The persist_image function grabs an image URL url and downloads it into the folder_path. The function will assign the image a random 10-digit id.

In [6]:
def persist_image(folder_path:str,url:str):
    try:
        image_content = requests.get(url).content

    except Exception as e:
        print(f"ERROR - Could not download {url} - {e}")

    try:
        image_file = io.BytesIO(image_content)
        image = Image.open(image_file).convert('RGB')
        file_path = os.path.join(folder_path,hashlib.sha1(image_content).hexdigest()[:10] + '.jpg')
        with open(file_path, 'wb') as f:
            image.save(f, "JPEG", quality=85)
        print(f"SUCCESS - saved {url} - as {file_path}")
    except Exception as e:
        print(f"ERROR - Could not save {url} - {e}")

**Putting both Search and Downloading Function Together**

The following function search_and_download combines the previous two functions and adds some resiliency to how we use the ChromeDriver. 
More precisely, we are using the ChromeDriver within a with context, which guarantees that the browser closes down ordinarily, even if something within the with context raises an error. search_and_download allows you to specify number_images, which by default is set to 100, but can be set to whatever number of images you want to download.

In [7]:
def search_and_download(search_term:str,driver_path:str,target_path='./images',number_images=100):
    target_folder = os.path.join(target_path,'_'.join(search_term.lower().split(' ')))

    if not os.path.exists(target_folder):
        os.makedirs(target_folder)

    with webdriver.Chrome(executable_path=driver_path) as wd:
        res = fetch_image_urls(search_term, number_images, wd=wd, sleep_between_interactions=0.5)
        
    for elem in res:
        persist_image(target_folder,elem)

**Following Lines of codes can be used to scrape 9 above mentioned categories of corrosion.**

1. **Steel Corrosion/Rust**

  search_term = 'Steel Corrosion/Rust'

  search_and_download(search_term = search_term, driver_path=DRIVER_PATH)

2. **Ships Corrosion**

3. **Ship Propellers Corrosion**

4. **Cars Corrosion**

5. **Oil and Gas Pipelines Corrosion**

6. **Concrete Rebar Corrosion**

7. **Water/Oil Tanks Corrosion**

8. **Stainless Steel Corrosion**

9. **NO CORROSION**

● DATA EXCERPT

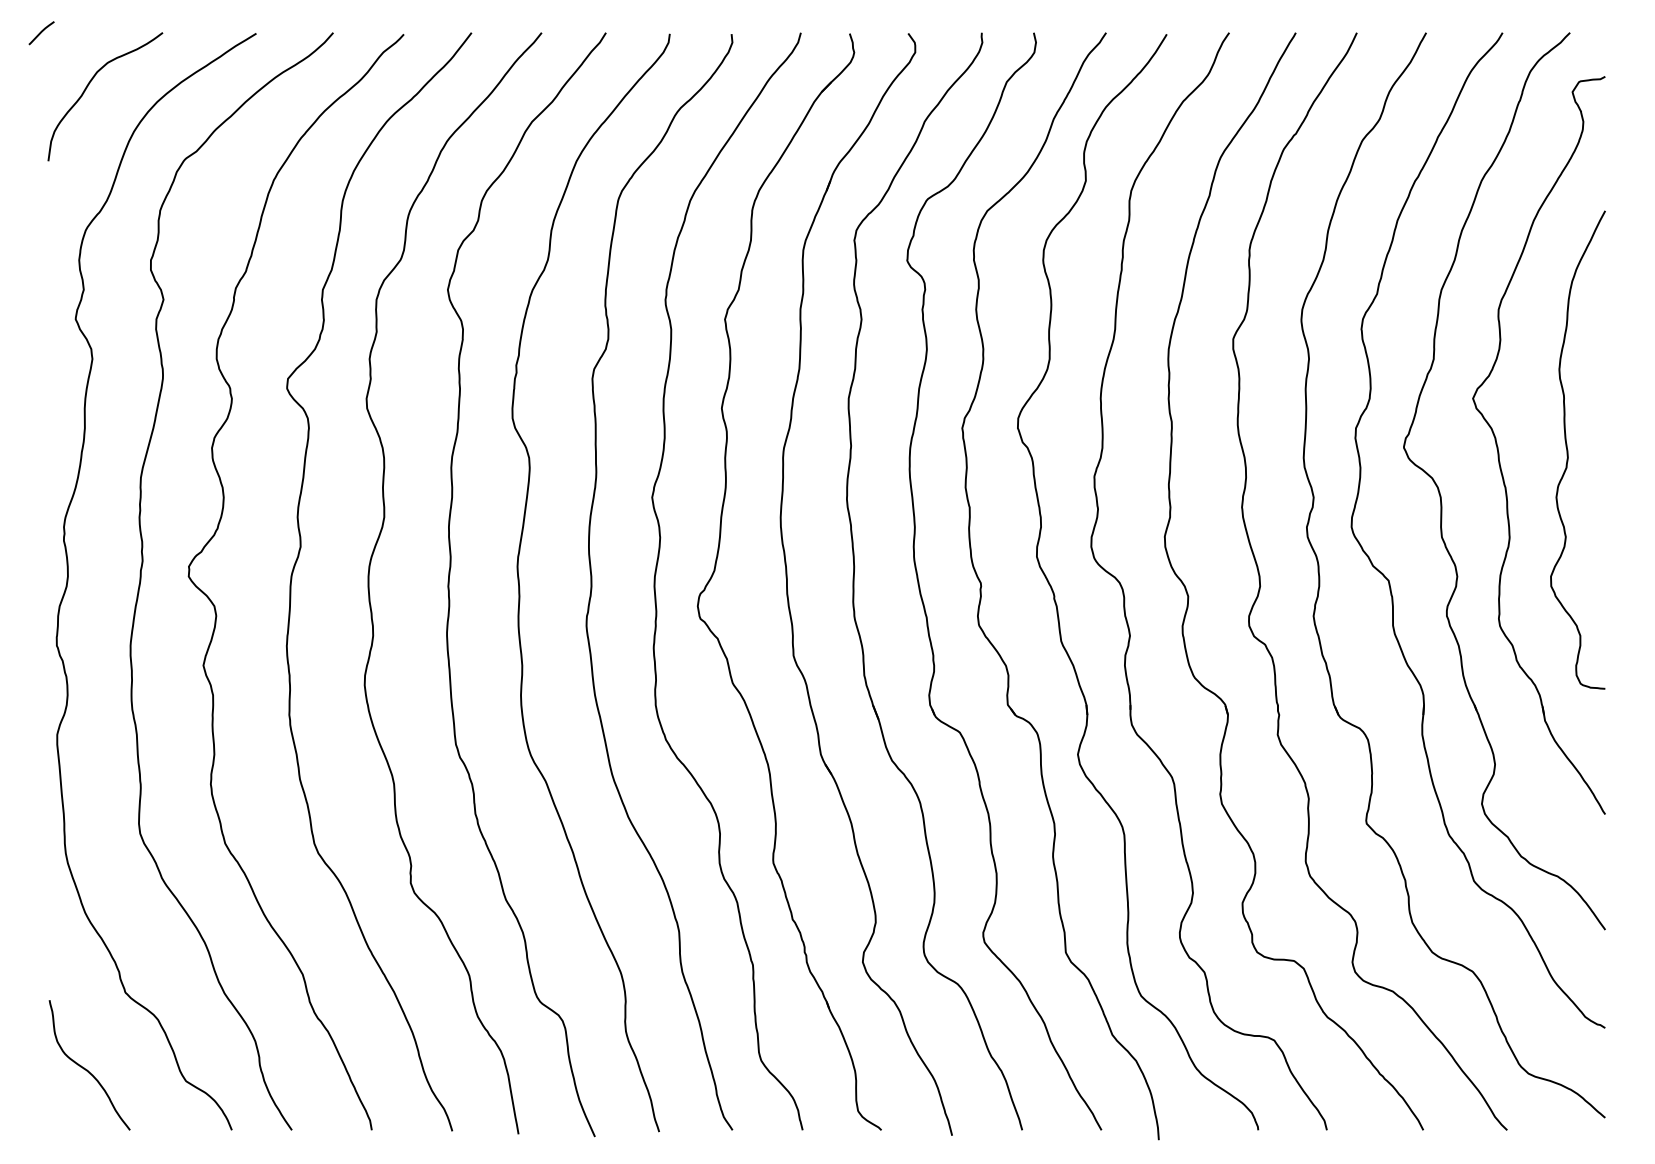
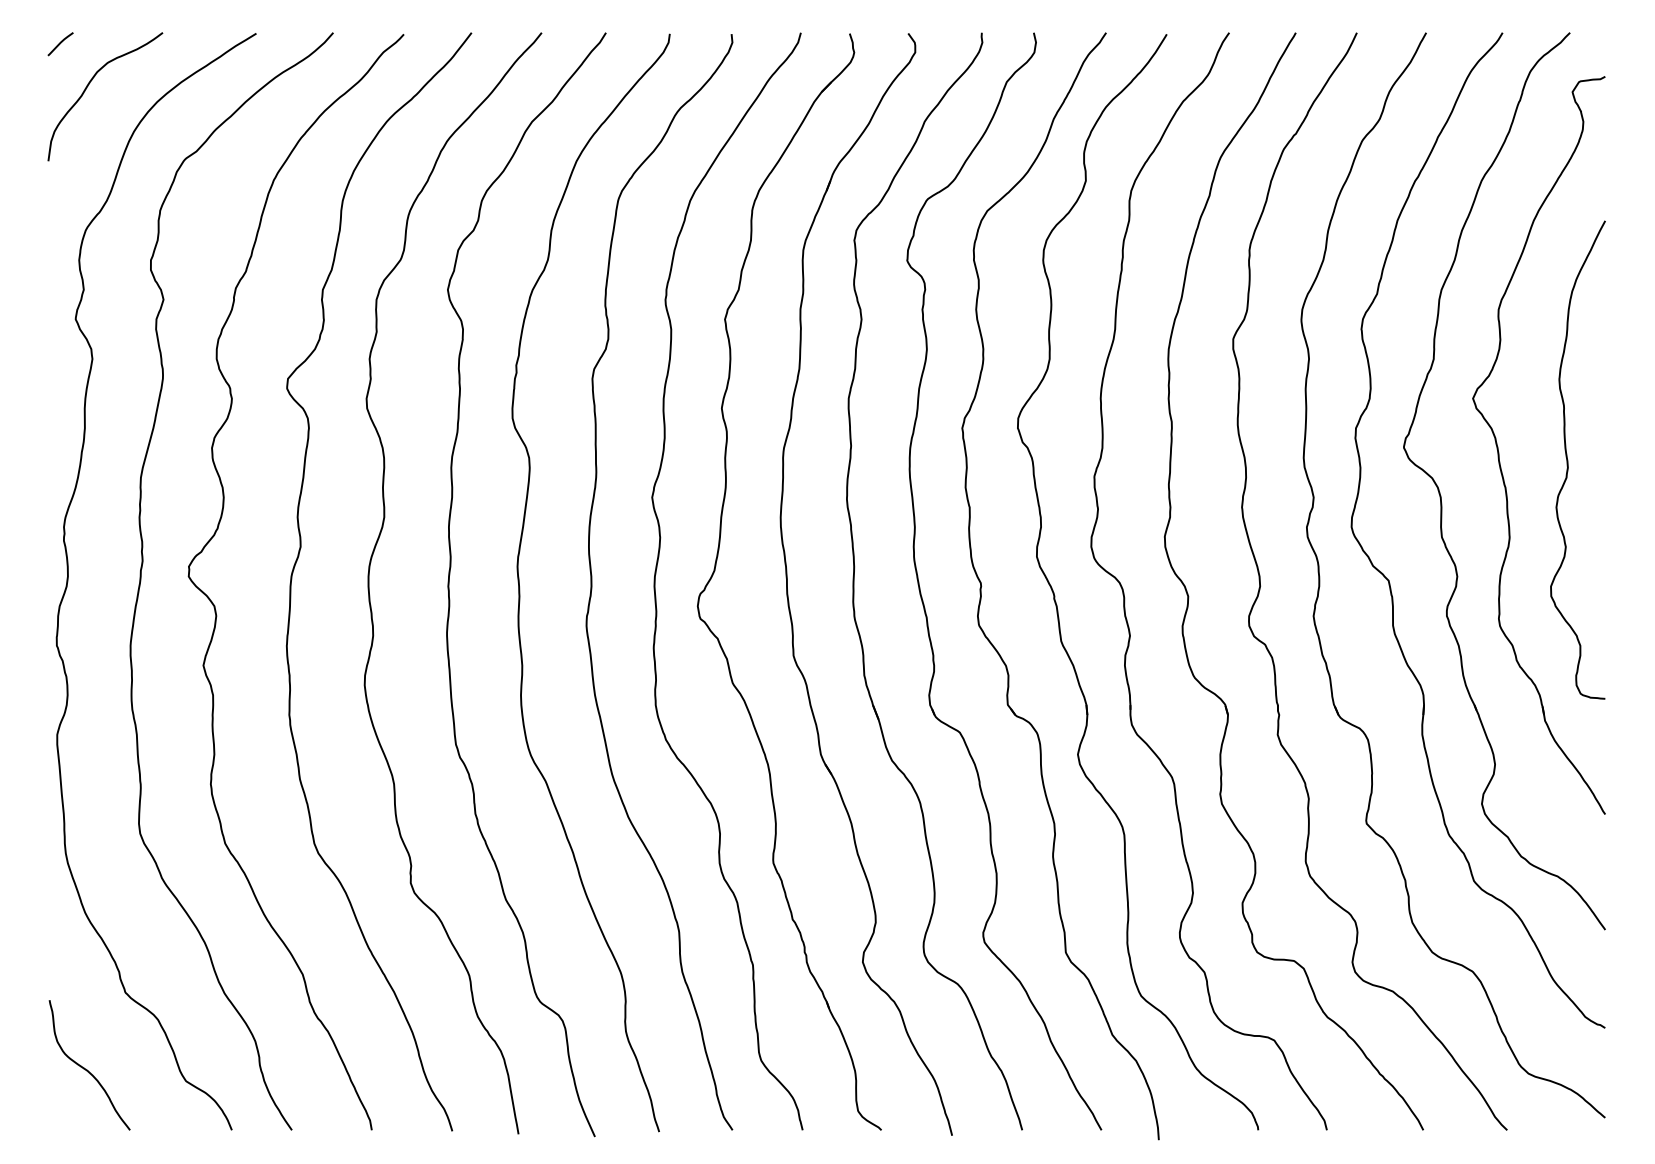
line at (41, 33) position: (41, 33) -> (60, 44)
curve at (1568, 449) position: (1568, 449) -> (1568, 459)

● REQUIREMENTS
1 > List every parameter named in the definition of search_and_download in the image-scraping tutorial.
2 > Answer these from the image-scraping tutorial:
(a) How many digits does the id that persist_image assigns to an image have?
(b) What is the default value of number_images?
(c) What JPEG quality setting is used when an image is saved?
3 > Reproduce the passage of the image-scraping tutorial between "with open(file_path, 'wb')" and "want to download.", inclusive.

● RESPONSES
1 > search_term, driver_path, target_path, number_images

2 >
(a) 10
(b) 100
(c) 85

3 >
with open(file_path, 'wb') as f:
            image.save(f, "JPEG", quality=85)
        print(f"SUCCESS - saved {url} - as {file_path}")
    except Exception as e:
        print(f"ERROR - Could not save {url} - {e}")

**Putting both Search and Downloading Function Together**

The following function search_and_download combines the previous two functions and adds some resiliency to how we use the ChromeDriver. 
More precisely, we are using the ChromeDriver within a with context, which guarantees that the browser closes down ordinarily, even if something within the with context raises an error. search_and_download allows you to specify number_images, which by default is set to 100, but can be set to whatever number of images you want to download.